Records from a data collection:
§
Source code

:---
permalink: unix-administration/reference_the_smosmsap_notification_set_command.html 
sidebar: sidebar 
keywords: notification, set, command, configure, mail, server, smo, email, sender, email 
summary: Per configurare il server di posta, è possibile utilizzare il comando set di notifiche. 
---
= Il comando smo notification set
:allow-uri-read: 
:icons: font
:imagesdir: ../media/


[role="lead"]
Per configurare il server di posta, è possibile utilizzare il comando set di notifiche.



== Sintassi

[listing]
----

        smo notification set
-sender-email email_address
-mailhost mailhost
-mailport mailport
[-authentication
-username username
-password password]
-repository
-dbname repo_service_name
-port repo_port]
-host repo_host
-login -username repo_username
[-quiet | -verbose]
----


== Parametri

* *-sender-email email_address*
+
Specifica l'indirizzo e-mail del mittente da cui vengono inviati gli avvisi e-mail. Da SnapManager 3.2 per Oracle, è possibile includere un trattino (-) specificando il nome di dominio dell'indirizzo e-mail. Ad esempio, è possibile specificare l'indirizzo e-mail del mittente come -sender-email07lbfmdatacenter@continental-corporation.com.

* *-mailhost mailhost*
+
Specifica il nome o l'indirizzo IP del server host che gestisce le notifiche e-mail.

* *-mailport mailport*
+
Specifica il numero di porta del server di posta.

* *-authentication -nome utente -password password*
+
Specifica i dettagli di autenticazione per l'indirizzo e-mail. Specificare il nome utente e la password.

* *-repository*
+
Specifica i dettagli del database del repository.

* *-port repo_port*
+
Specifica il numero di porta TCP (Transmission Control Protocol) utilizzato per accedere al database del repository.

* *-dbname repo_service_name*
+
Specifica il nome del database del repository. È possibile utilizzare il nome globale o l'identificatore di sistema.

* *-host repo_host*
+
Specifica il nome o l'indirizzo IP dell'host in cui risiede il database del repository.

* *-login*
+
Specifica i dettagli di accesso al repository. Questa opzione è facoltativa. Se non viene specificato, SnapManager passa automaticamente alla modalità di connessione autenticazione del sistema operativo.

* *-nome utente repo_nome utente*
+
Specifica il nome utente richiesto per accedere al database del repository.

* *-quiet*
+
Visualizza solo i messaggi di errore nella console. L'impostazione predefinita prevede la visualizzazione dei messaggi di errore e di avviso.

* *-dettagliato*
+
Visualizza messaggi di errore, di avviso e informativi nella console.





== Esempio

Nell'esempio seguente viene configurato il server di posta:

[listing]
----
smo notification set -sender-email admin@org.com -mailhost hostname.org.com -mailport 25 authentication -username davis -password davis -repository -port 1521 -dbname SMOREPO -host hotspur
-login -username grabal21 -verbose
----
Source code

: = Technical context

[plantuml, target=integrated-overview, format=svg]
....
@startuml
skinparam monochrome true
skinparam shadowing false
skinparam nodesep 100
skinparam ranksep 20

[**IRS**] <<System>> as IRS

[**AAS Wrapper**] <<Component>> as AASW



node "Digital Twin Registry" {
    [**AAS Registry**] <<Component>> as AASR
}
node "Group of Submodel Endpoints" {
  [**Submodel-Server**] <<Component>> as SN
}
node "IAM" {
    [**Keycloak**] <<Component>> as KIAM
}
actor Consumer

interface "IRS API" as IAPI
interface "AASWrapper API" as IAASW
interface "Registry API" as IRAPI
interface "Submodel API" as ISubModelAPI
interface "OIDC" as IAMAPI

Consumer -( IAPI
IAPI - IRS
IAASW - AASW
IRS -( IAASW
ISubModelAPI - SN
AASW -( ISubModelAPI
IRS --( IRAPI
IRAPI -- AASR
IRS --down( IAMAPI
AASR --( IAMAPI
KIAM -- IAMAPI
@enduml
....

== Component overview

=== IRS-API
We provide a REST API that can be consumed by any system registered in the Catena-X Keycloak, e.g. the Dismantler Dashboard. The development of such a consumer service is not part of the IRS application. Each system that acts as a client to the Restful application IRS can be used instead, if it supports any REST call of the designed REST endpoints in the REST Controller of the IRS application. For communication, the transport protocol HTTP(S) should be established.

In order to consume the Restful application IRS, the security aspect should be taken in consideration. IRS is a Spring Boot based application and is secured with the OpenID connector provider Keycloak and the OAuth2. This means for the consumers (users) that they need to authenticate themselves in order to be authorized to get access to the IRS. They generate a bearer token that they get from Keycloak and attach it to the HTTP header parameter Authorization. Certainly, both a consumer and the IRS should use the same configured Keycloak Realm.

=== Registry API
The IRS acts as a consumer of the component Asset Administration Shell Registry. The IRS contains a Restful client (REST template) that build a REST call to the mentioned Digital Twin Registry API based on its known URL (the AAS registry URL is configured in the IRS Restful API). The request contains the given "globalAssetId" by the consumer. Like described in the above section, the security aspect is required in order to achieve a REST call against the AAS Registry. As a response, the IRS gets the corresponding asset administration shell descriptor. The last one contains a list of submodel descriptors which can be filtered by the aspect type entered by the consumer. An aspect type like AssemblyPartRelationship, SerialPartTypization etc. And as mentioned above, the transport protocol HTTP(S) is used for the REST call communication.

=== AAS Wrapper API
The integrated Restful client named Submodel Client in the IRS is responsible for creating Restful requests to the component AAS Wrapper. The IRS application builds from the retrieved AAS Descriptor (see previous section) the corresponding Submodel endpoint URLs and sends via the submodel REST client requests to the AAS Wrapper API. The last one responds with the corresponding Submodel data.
§
What is needed here is an exact copy of all the entries.

Source code

:---
permalink: unix-administration/reference_the_smosmsap_notification_set_command.html 
sidebar: sidebar 
keywords: notification, set, command, configure, mail, server, smo, email, sender, email 
summary: Per configurare il server di posta, è possibile utilizzare il comando set di notifiche. 
---
= Il comando smo notification set
:allow-uri-read: 
:icons: font
:imagesdir: ../media/


[role="lead"]
Per configurare il server di posta, è possibile utilizzare il comando set di notifiche.



== Sintassi

[listing]
----

        smo notification set
-sender-email email_address
-mailhost mailhost
-mailport mailport
[-authentication
-username username
-password password]
-repository
-dbname repo_service_name
-port repo_port]
-host repo_host
-login -username repo_username
[-quiet | -verbose]
----


== Parametri

* *-sender-email email_address*
+
Specifica l'indirizzo e-mail del mittente da cui vengono inviati gli avvisi e-mail. Da SnapManager 3.2 per Oracle, è possibile includere un trattino (-) specificando il nome di dominio dell'indirizzo e-mail. Ad esempio, è possibile specificare l'indirizzo e-mail del mittente come -sender-email07lbfmdatacenter@continental-corporation.com.

* *-mailhost mailhost*
+
Specifica il nome o l'indirizzo IP del server host che gestisce le notifiche e-mail.

* *-mailport mailport*
+
Specifica il numero di porta del server di posta.

* *-authentication -nome utente -password password*
+
Specifica i dettagli di autenticazione per l'indirizzo e-mail. Specificare il nome utente e la password.

* *-repository*
+
Specifica i dettagli del database del repository.

* *-port repo_port*
+
Specifica il numero di porta TCP (Transmission Control Protocol) utilizzato per accedere al database del repository.

* *-dbname repo_service_name*
+
Specifica il nome del database del repository. È possibile utilizzare il nome globale o l'identificatore di sistema.

* *-host repo_host*
+
Specifica il nome o l'indirizzo IP dell'host in cui risiede il database del repository.

* *-login*
+
Specifica i dettagli di accesso al repository. Questa opzione è facoltativa. Se non viene specificato, SnapManager passa automaticamente alla modalità di connessione autenticazione del sistema operativo.

* *-nome utente repo_nome utente*
+
Specifica il nome utente richiesto per accedere al database del repository.

* *-quiet*
+
Visualizza solo i messaggi di errore nella console. L'impostazione predefinita prevede la visualizzazione dei messaggi di errore e di avviso.

* *-dettagliato*
+
Visualizza messaggi di errore, di avviso e informativi nella console.





== Esempio

Nell'esempio seguente viene configurato il server di posta:

[listing]
----
smo notification set -sender-email admin@org.com -mailhost hostname.org.com -mailport 25 authentication -username davis -password davis -repository -port 1521 -dbname SMOREPO -host hotspur
-login -username grabal21 -verbose
----
Source code

: = Technical context

[plantuml, target=integrated-overview, format=svg]
....
@startuml
skinparam monochrome true
skinparam shadowing false
skinparam nodesep 100
skinparam ranksep 20

[**IRS**] <<System>> as IRS

[**AAS Wrapper**] <<Component>> as AASW



node "Digital Twin Registry" {
    [**AAS Registry**] <<Component>> as AASR
}
node "Group of Submodel Endpoints" {
  [**Submodel-Server**] <<Component>> as SN
}
node "IAM" {
    [**Keycloak**] <<Component>> as KIAM
}
actor Consumer

interface "IRS API" as IAPI
interface "AASWrapper API" as IAASW
interface "Registry API" as IRAPI
interface "Submodel API" as ISubModelAPI
interface "OIDC" as IAMAPI

Consumer -( IAPI
IAPI - IRS
IAASW - AASW
IRS -( IAASW
ISubModelAPI - SN
AASW -( ISubModelAPI
IRS --( IRAPI
IRAPI -- AASR
IRS --down( IAMAPI
AASR --( IAMAPI
KIAM -- IAMAPI
@enduml
....

== Component overview

=== IRS-API
We provide a REST API that can be consumed by any system registered in the Catena-X Keycloak, e.g. the Dismantler Dashboard. The development of such a consumer service is not part of the IRS application. Each system that acts as a client to the Restful application IRS can be used instead, if it supports any REST call of the designed REST endpoints in the REST Controller of the IRS application. For communication, the transport protocol HTTP(S) should be established.

In order to consume the Restful application IRS, the security aspect should be taken in consideration. IRS is a Spring Boot based application and is secured with the OpenID connector provider Keycloak and the OAuth2. This means for the consumers (users) that they need to authenticate themselves in order to be authorized to get access to the IRS. They generate a bearer token that they get from Keycloak and attach it to the HTTP header parameter Authorization. Certainly, both a consumer and the IRS should use the same configured Keycloak Realm.

=== Registry API
The IRS acts as a consumer of the component Asset Administration Shell Registry. The IRS contains a Restful client (REST template) that build a REST call to the mentioned Digital Twin Registry API based on its known URL (the AAS registry URL is configured in the IRS Restful API). The request contains the given "globalAssetId" by the consumer. Like described in the above section, the security aspect is required in order to achieve a REST call against the AAS Registry. As a response, the IRS gets the corresponding asset administration shell descriptor. The last one contains a list of submodel descriptors which can be filtered by the aspect type entered by the consumer. An aspect type like AssemblyPartRelationship, SerialPartTypization etc. And as mentioned above, the transport protocol HTTP(S) is used for the REST call communication.

=== AAS Wrapper API
The integrated Restful client named Submodel Client in the IRS is responsible for creating Restful requests to the component AAS Wrapper. The IRS application builds from the retrieved AAS Descriptor (see previous section) the corresponding Submodel endpoint URLs and sends via the submodel REST client requests to the AAS Wrapper API. The last one responds with the corresponding Submodel data.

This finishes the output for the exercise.